The quote below from the second link is relevant to this post:

‘Teams chats are stored in a hidden SubstrateHolds folder in the mailbox of each user in the chat, and Teams channel messages are stored in a hidden SubstratesHolds folder in the group mailbox for a team. Teams uses an Azure-powered chat service that also stores this data, and by default this service stores the data forever. With a Teams retention policy, when you delete data, the data is permanently deleted from both the Exchange mailboxes and the underlying chat service.’

and

‘Teams chats and channel messages aren’t affected by retention policies applied to user or group mailboxes in the Exchange email or Office 365 groups locations. Even though Teams chats and channel messages are stored in Exchange, they’re only affected by retention policies applied to the Teams locations.’

In summary:

  • One-to-one chat in MS Teams is stored in a hidden folder of the mailbox of each user in the chat. Documents shared in those chats are stored in the OneDrive for Business of the person who shared it.
  • Group chat in Team channels is stored in a hidden folder of the mailbox of the associated Office 365 Group – and also in an Azure chat service. Documents are stored in the Office 365 Group’s SharePoint site (other SharePoint site libraries may also be linked in a channel).

Another quote from the same post:

‘In many cases, organizations consider private chat data as more of a liability than channel messages, which are typically more project-related conversations.’

Teams content is kept in mailboxes, retention may be similar

Typically, in the on-premise past, organisations will have backed up their Exchange mailboxes (and possibly also enabled journaling, to capture emails), for disaster recovery, ‘archiving’ and investigations. Unless a decision is made to invest in cloud back-ups, Office 365 retention policies may also be applied to Exchange mailboxes, effectively replacing the need to back them up. Retention policies applied to Exchange mailboxes don’t affect the teams chat folder.

Organisations should probably apply the same retention period to both emails and Teams chats as they do to email mailbox backups now.
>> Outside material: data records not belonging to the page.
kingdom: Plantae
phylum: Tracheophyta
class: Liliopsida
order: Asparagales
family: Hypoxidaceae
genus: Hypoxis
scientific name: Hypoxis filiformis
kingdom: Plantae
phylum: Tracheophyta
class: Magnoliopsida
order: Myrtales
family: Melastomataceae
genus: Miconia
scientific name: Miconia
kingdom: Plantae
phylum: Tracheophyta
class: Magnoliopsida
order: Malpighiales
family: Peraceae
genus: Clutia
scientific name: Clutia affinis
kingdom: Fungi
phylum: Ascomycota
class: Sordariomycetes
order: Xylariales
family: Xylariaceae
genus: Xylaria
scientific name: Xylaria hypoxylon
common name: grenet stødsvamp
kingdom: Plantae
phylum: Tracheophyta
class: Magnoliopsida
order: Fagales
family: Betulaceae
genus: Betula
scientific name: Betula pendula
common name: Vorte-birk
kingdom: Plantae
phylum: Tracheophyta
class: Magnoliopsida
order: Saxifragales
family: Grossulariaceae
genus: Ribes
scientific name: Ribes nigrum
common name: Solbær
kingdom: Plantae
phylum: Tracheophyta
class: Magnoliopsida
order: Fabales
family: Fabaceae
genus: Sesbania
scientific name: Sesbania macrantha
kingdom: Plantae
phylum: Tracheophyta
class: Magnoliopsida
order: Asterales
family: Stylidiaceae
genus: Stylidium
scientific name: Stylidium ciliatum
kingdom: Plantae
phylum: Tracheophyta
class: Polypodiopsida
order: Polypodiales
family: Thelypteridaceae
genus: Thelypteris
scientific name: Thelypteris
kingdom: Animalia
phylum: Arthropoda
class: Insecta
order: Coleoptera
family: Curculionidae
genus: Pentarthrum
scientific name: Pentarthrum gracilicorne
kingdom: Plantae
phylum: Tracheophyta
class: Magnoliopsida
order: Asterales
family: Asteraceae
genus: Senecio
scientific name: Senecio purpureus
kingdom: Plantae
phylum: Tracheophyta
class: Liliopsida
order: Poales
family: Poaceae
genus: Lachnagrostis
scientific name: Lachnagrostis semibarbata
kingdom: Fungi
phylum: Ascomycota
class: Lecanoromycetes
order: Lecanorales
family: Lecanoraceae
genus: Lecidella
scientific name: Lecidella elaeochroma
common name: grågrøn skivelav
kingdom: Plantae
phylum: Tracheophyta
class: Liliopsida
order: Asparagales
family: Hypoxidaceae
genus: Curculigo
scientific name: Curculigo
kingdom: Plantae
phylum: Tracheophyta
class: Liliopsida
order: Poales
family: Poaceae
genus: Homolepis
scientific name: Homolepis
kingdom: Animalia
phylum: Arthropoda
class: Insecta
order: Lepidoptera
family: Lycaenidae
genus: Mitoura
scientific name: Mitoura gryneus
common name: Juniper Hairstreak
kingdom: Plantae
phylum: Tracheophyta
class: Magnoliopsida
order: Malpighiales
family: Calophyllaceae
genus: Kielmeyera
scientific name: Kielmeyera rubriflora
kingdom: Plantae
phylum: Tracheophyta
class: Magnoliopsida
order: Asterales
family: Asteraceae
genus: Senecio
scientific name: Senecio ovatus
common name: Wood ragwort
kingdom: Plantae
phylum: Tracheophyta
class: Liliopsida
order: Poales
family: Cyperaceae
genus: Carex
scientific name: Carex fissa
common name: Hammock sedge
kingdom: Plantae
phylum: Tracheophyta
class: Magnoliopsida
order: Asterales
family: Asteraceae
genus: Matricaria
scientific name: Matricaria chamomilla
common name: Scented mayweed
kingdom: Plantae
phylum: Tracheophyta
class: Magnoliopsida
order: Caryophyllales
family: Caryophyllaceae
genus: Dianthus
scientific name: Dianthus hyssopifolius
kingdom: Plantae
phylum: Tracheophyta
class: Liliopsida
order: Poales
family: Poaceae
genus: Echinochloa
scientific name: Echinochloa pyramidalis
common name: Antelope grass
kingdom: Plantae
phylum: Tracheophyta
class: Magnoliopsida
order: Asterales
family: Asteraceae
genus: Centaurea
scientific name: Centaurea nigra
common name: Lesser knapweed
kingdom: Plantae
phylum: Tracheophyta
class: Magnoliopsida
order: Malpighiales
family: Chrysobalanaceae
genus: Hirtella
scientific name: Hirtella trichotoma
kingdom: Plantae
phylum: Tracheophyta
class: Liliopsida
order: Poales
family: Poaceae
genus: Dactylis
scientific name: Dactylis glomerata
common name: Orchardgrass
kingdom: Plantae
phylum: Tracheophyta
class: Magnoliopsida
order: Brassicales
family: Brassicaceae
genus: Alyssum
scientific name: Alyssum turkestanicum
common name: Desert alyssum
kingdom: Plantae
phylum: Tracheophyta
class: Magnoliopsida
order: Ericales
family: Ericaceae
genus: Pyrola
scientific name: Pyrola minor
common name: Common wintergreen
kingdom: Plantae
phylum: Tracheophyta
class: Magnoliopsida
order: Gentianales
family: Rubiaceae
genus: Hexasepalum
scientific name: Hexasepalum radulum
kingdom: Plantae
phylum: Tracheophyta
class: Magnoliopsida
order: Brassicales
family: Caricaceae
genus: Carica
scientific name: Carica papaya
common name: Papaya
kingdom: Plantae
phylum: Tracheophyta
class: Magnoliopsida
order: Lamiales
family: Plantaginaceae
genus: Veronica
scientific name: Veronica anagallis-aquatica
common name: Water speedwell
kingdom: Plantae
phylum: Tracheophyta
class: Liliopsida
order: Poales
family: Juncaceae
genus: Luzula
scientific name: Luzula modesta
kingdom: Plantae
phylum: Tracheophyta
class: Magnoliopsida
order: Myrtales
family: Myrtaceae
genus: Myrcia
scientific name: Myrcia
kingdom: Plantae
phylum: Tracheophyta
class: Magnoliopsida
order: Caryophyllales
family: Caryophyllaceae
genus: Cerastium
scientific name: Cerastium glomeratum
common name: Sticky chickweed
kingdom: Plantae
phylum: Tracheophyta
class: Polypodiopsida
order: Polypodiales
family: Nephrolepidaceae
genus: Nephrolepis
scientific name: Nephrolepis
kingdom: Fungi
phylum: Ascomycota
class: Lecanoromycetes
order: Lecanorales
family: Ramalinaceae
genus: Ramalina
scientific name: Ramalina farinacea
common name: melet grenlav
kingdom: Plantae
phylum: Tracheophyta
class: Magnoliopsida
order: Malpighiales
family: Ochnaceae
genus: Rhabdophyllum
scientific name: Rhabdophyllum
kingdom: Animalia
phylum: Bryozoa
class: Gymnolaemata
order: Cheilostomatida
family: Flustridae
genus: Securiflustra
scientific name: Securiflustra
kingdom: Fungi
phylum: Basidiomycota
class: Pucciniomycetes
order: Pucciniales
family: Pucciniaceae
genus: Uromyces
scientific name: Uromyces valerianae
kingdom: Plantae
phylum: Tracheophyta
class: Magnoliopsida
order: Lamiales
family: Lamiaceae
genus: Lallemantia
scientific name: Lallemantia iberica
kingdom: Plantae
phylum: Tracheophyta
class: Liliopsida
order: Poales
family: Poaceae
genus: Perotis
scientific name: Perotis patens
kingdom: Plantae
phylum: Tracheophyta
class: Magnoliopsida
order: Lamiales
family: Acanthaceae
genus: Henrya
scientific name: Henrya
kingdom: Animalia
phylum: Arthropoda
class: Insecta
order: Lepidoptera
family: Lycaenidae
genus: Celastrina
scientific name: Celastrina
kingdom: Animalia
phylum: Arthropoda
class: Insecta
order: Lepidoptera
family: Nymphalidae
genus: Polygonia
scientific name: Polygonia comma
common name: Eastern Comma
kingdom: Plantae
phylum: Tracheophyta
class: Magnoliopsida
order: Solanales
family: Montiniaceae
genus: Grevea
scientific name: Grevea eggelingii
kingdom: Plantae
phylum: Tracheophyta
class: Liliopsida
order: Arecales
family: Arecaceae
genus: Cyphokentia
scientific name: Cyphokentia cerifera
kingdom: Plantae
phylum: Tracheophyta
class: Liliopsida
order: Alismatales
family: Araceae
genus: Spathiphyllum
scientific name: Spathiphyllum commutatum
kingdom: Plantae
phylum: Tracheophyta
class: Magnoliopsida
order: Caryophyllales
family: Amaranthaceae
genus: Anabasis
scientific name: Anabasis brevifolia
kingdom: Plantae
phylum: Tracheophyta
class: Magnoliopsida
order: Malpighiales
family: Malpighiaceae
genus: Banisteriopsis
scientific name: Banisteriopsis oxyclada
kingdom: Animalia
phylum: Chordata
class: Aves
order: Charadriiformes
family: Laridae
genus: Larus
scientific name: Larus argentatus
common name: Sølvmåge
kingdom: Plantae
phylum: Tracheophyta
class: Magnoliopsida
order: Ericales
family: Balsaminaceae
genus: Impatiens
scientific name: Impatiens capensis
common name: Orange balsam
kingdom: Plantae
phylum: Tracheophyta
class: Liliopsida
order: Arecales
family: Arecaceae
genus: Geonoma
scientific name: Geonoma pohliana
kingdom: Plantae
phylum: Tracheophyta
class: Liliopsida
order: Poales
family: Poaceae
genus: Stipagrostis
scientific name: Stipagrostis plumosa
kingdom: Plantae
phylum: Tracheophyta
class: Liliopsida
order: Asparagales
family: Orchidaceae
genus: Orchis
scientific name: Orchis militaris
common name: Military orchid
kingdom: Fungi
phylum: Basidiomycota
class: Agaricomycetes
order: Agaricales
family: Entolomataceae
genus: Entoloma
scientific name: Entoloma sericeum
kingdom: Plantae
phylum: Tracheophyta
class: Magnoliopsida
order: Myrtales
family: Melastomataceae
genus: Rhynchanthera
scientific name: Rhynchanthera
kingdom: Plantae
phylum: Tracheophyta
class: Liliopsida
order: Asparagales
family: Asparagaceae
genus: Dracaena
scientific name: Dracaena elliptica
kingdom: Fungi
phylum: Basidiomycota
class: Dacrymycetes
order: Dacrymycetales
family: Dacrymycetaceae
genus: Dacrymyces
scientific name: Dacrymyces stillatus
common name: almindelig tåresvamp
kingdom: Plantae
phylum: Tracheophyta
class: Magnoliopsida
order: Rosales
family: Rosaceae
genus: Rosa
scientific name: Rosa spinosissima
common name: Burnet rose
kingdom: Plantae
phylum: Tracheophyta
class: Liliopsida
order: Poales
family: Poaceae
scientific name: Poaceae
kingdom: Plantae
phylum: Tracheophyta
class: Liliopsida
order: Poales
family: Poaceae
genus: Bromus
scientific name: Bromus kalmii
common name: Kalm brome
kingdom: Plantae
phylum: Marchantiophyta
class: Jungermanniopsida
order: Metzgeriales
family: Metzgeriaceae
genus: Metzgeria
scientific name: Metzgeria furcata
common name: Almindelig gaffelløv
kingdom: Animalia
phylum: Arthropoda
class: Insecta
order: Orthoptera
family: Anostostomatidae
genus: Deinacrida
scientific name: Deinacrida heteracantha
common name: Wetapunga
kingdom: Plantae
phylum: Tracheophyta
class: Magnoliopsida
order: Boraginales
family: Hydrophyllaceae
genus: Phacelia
That is, if mailboxes are typically kept for 7 – 10 years after the person leaves the organisation, then keep the Teams chats for the same period.

Note that, even if a poster deletes an item (if that option is enabled), it will still be retained if there is a retention policy.

Suggestions for retention in MS Teams

As there can be different retention requirements, depending on the subject matter, here are some suggestions for retention:

  • One-to-one chat is like email, you will never know everything that is being said or sent. So a single retention policy that mirrors email would be appropriate.
  • Teams chat is more likely to be about the subject of the Team, which is based on an Office 365 Group, its own mailbox, and has a SharePoint site. In this case, you could consider a retention policy applied to all Office 365 Groups or specific Groups – for example ‘Project Groups’, then ensure that the retention policy or policies cover all aspects of the Office 365 Group (mailbox, team chat, SharePoint).
  • If all the records relating to a particular subject matter (including email, chat and documents) must be retained for 25 years, then you need to understand all the options.

It underscores the need to plan carefully for retention management for all the key workloads in Office 365.